Exactly 29 minutes later he sent the letter back to his supervisor, revised to exclude information supporting TPS. He later directed a subordinate to “be creative” in finding data to argue that TPS should be eliminated.
These memos — as well as handwritten notes by Elaine Duke, acting deputy secretary of homeland security, which outlined the decision-making process — were made available to lawyers in discovery. Ms Duke wrote of her rationale for terminating TPS in Haiti: “Don’t know, need to rationalise conflicting info.” US Citizenship and Immigration Services declined to comment.
Lawyers at Mayer Brown argued that in the case of Haiti, the government edited available information in order to engineer the outcome of eliminating TPS rather than basing the decision on facts, as required by law.
Mr Pipoly says: “You rarely end up being as right as we were in this case.” The release of the documents from within the administration, he says, “is a good illustration of the fact that there are still people in government who are there to do the work of government. People that, when asked to present documents, just do it”.

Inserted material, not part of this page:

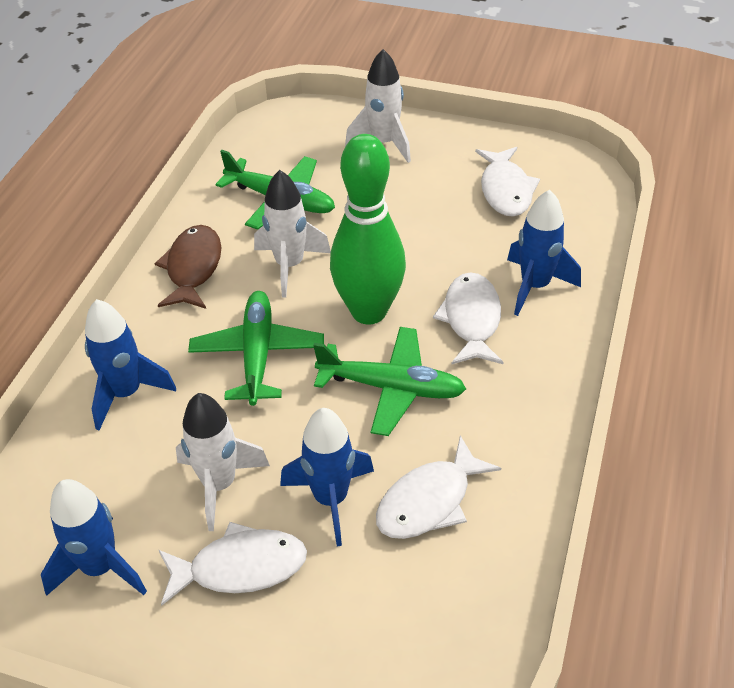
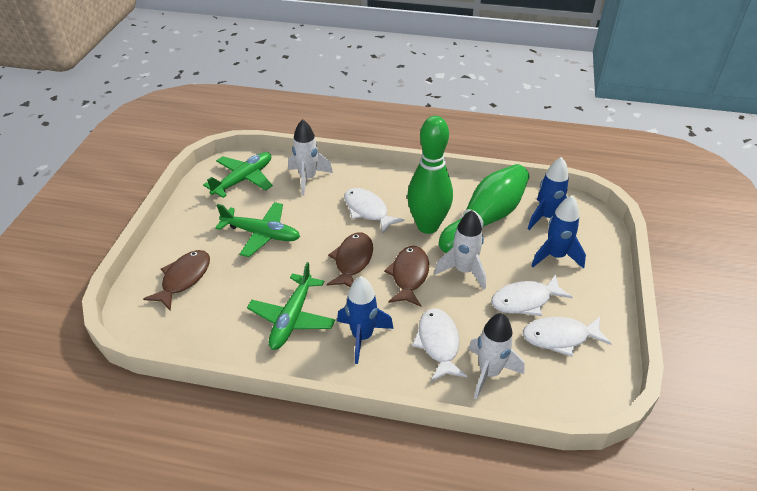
blue rocket: 4 -> 3
brown fish: 1 -> 3
green bowling pin: 1 -> 2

The Trump administration’s attempt to add a question about citizenship to the 2020 census, citing the VRA, also triggered alarm. “For people who work on [voting rights] for a living it was doubly galling,” says Dale Ho, director of voting rights at the American Civil Liberties Union.
The constitutional purpose of the census is to count every person in the US at a given moment, regardless of citizenship. The census plays a big role in the US political framework, from establishing government representation and power within states to determining funding allocations. A question about citizenship posed a risk to a fair census count because immigrants feared that the information would be used to enforce immigration rules.

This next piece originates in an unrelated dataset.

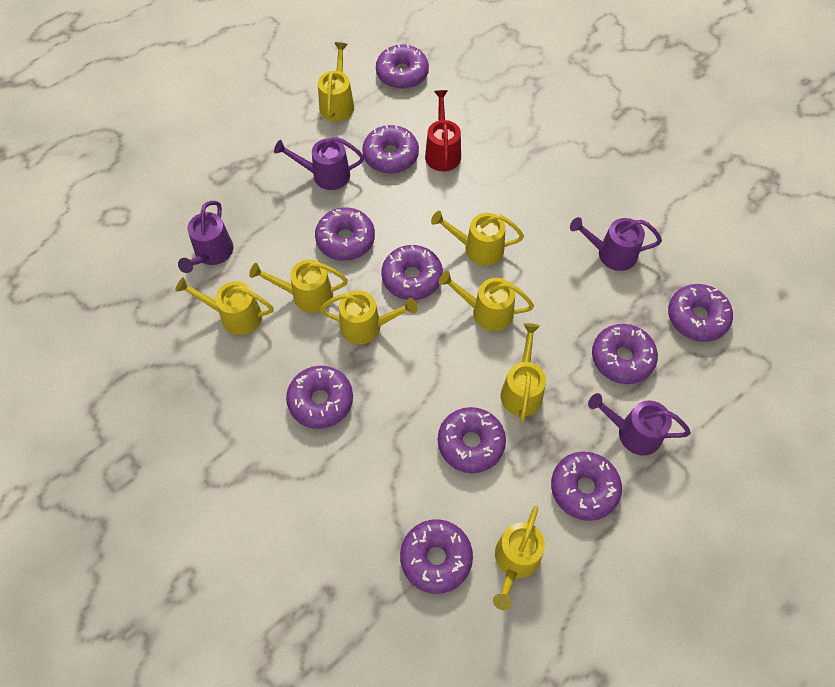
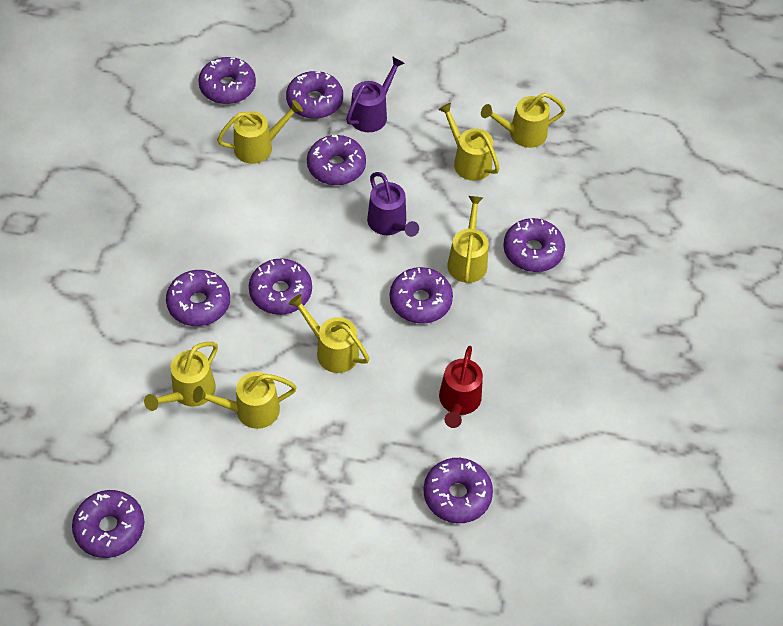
purple donut: 10 -> 9
purple watering can: 4 -> 2
yellow watering can: 8 -> 7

The ACLU worked with law firm Arnold & Porter to pose a legal challenge under a statute that allows aggrieved parties to see how a decision was made. Lawyers believed that the documentation would reveal the true reason the citizenship question was being added.
Legally, any changes to the census must come from outside the Department of Commerce, which controls the census.

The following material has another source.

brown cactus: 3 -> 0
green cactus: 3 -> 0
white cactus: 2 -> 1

By forcing the government to turn over the administrative record, lawyers established that the request was choreographed to look as if it was an independent request from the justice department, when it had in fact come from the political leadership within the commerce department itself. “Every living census director from both political parties said adding this question was a bad idea,” says John Freedman, partner at Arnold & Porter. “[The department] didn’t do anything to test this question when any change to the census questionnaire is usually a 10-year process where they test it repeatedly.”
The discovery process also revealed a smoking gun: documents existed that had not been shared initially.
The government had “curated documents to provide a misleading picture”, says Mr Ho. Lawyers used that information to retrieve previously withheld documents. The final record was more than 10 times as long as the 1,300 pages initially provided by the administration. These documents “allowed us to build this case brick by brick,” says Mr Ho. The Supreme Court blocked the question from being added to the 2020 census. The Department of Commerce said in a statement that it “acted in good faith and in consultation with counsel at the Department of Justice”.
“The only way you can hold those agencies accountable to Congress and the public is if they are transparent and honest about the reasons why they do things,” says Mr Ho. None of the information was publicly available, he adds. “It took litigation to bring all of that to light.”